Note that somewhere along the way, I also added function definitions and comments using ROxygen. This isn’t an accident! Writing standalone functions is a great way to force yourself to be clear about what should happen, and writing examples is the first step towards writing tests for your code.

3.2.1 Consider using an API for long-running processes

In the case of a true three-layer app, it is almost always the case that the middle tier will be an application programming interface (API). In a data science app, separating business logic into functions is often sufficient. But if you’ve got a long-running bit of business logic, it’s often helpful to separate it into an API.

You can basically think of an API as a “function as a service”. That is, an API is just one or more functions, but instead of being called within the same process that your app is running or your report is processing, it will run in a completely separate process.

For example, let’s say you’ve got an app that allows users to feed in input data and then generate a model based on that data. If you generate the model inside the app, the user will have the experience of pressing the button to generate the model and having the app seize up on them while they’re waiting. Moreover, other users of the app will find themselves affected by this behavior.

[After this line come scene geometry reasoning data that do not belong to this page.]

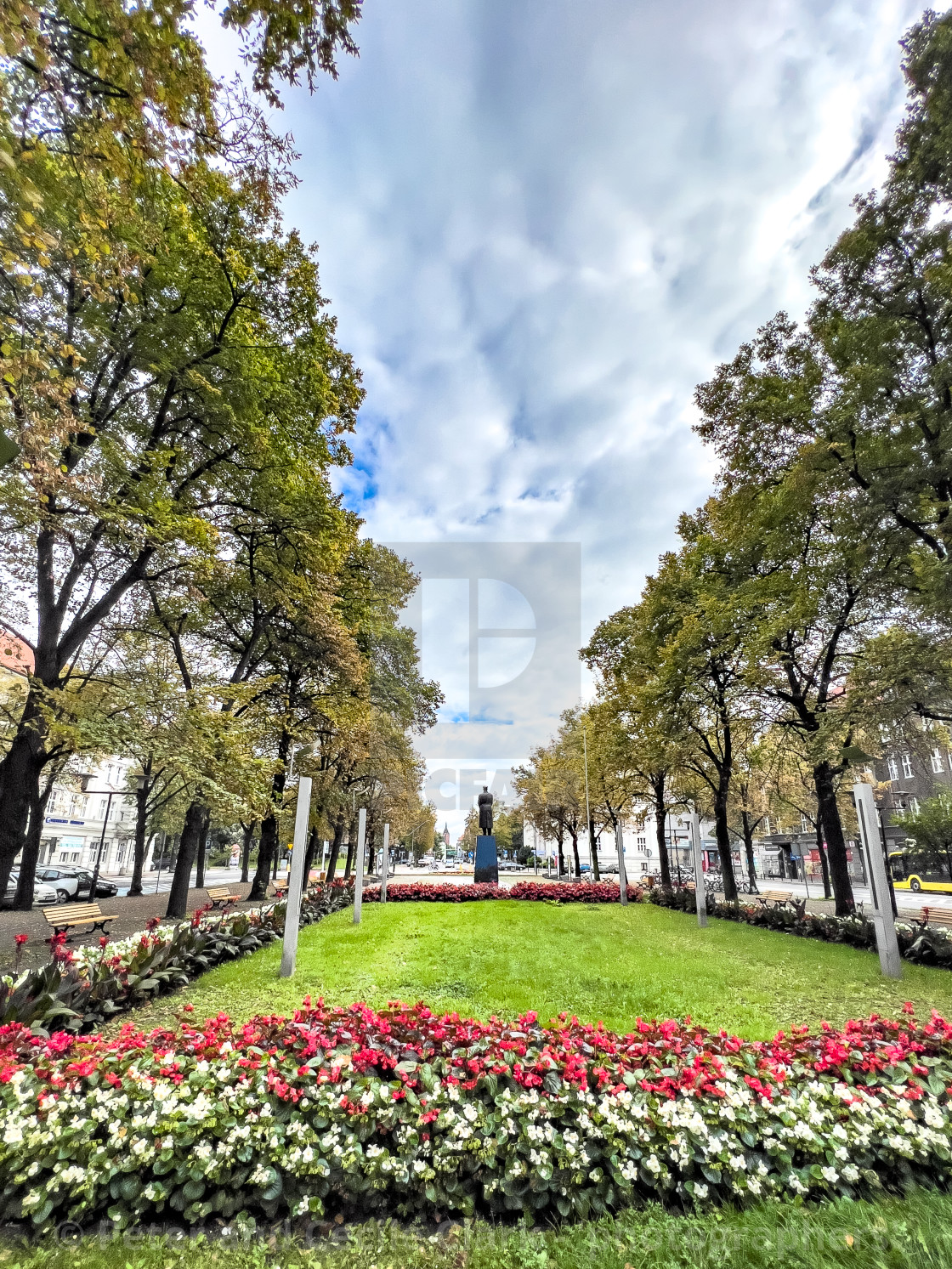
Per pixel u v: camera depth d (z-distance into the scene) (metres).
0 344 6.26
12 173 4.20
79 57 4.64
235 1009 7.16
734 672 17.45
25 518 9.81
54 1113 3.44
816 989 8.52
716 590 16.56
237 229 12.16
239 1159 3.34
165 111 4.37
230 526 13.85
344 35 4.18
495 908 17.03
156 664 18.56
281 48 4.21
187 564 11.70
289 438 13.73
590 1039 4.51
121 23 3.91
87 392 11.19
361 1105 3.60
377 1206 3.38
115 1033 6.09
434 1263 2.91
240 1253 2.99
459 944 11.20
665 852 23.17
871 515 11.82
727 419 16.50
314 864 32.47
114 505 9.98
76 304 10.33
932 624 12.02
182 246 11.10
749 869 32.72
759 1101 3.73
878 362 12.37
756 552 16.14
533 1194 3.33
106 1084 3.82
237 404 12.12
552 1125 3.61
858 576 13.19
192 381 10.96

If, instead, the button in the app ships the long-running process to a separate API, it gives you the ability to think about scaling out the presentation layer separate from the business layer.

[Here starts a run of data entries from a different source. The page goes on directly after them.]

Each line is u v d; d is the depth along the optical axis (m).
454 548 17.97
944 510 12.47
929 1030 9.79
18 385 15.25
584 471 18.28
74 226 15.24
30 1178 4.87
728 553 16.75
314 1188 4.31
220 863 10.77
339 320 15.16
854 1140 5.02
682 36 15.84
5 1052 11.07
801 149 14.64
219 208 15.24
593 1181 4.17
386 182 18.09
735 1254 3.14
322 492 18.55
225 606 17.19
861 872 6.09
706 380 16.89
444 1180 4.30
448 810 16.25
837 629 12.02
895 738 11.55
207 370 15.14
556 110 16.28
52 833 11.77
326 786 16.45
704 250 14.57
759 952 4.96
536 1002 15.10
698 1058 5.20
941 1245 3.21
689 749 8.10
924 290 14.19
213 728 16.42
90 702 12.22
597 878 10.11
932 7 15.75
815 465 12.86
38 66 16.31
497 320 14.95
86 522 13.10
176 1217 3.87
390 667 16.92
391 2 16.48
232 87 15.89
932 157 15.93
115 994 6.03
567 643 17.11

Luckily, if you’ve written functions for your app, turning them into an API is trivial.

Let’s take that first function for getting the appropriate data set and turn it into an API using the plumber library in R. The FastAPI library is a popular Python library for writing APIs.

library(plumber)

#* @apiTitle Penguin Explorer
#* @apiDescription An API for exploring palmer penguins.

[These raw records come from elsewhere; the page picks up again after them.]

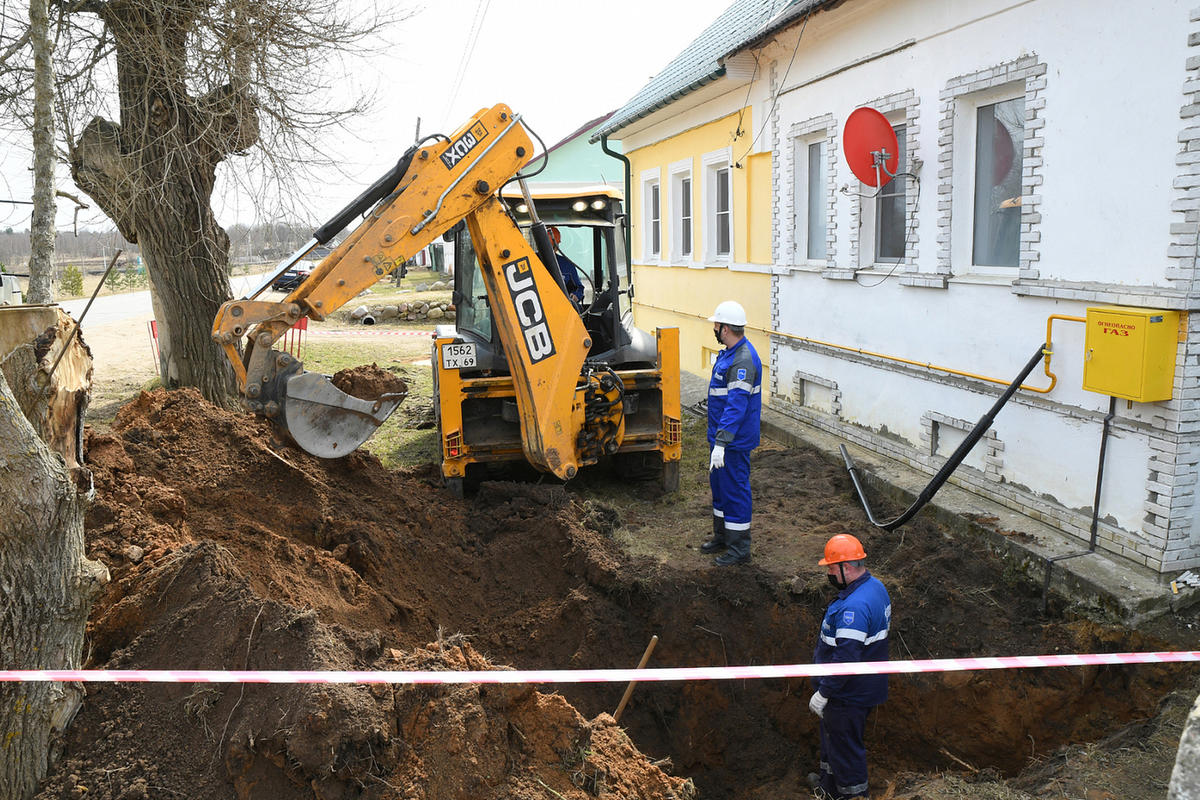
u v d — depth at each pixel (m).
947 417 7.09
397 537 5.88
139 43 8.88
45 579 3.08
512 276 6.05
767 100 9.95
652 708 5.49
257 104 9.48
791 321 9.81
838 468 8.05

#* Get data set based on parameters
#* @param species character, which penguin species
#* @get /data
function(species = c("Adelie", "Chinstrap", "Gentoo")) {
  palmerpenguins::penguins %>%
    dplyr::filter(
      species %in% !!species
    )
}

You’ll notice that there are no changes to the actual code of the function. The commented lines that provide the function name and arguments are now prefixed by #* rather than #', and there are a few more arguments, including the type of query this function accepts and the path.

For more on querying APIs and working with paths, see Chapter 9.

I’ll also need to change my function in the app somewhat to actually call the API, but it’s pretty easy using a package like httr2 in R or requests in Python.

The easiest way to host an R or Python API is using Docker. See Chapter 5 for how you would host this example inside a Docker container, or the documentation of the relevant package for other options.

3.3 Separate data from app

Similarly to separating the presentation layer from the application layer, we’ll also want to separate out the data layer. In a data science app, there are two things you’re likely to have in the data layer.

The first is one or more rectangular data frames. A lot of data science projects are dashboards based on existing data. You may need to ingest and clean that data before it goes into the app. You should create standalone jobs to do that before it gets to the actual finished business logic.

The other thing you’re likely to store is a machine learning model. You’ll probably have a separate process to train the machine learning model and have it ready to go.

TODO: Image of two strands of ds project – ML model + rect df

3.3.1 Storage Format

The first question of how to store the data is the storage format. There are really three distinct options for storage format.

Flat file storage describes writing the data out into a simple file. The canonical example of a flat file is a csv file. However, there are also other formats that may make data storage smaller because of compression, make reads faster, and/or allow you to save arbitrary objects rather than just rectangular data. In R, the rds format is the generic binary format, while pickle is the generic binary format in python.

Flat files can be moved around just like any other file on your computer. You can put them on your computer, and share them through tools like dropbox, google drive, scp, or more.

The biggest disadvantage of flat file data storage is twofold – and is related to their indivisibility. In order to use a flat file in R or Python, you’ll need to load it into your R or Python session. For small data files, this isn’t a big deal. But if you’ve got a large file, it can take a long time to read, which you may not want to wait for. Also, if your file has to go over a network, that can be a very slow operation. Or you might have to load it into an app at startup. Also, there’s generally no way to version data, or just update part, so, if you’re saving archival versions, they can take up a lot of space very quickly.

At the other extreme end from a flat file format is a database. A database is a standalone server with its own storage, memory, and compute. In general, you’ll recall things from a database using some sort of query language. Most databases you’ll interact with in a data science context are designed around storing rectangular data structures and use Structured Query Language (SQL) to get at the data inside.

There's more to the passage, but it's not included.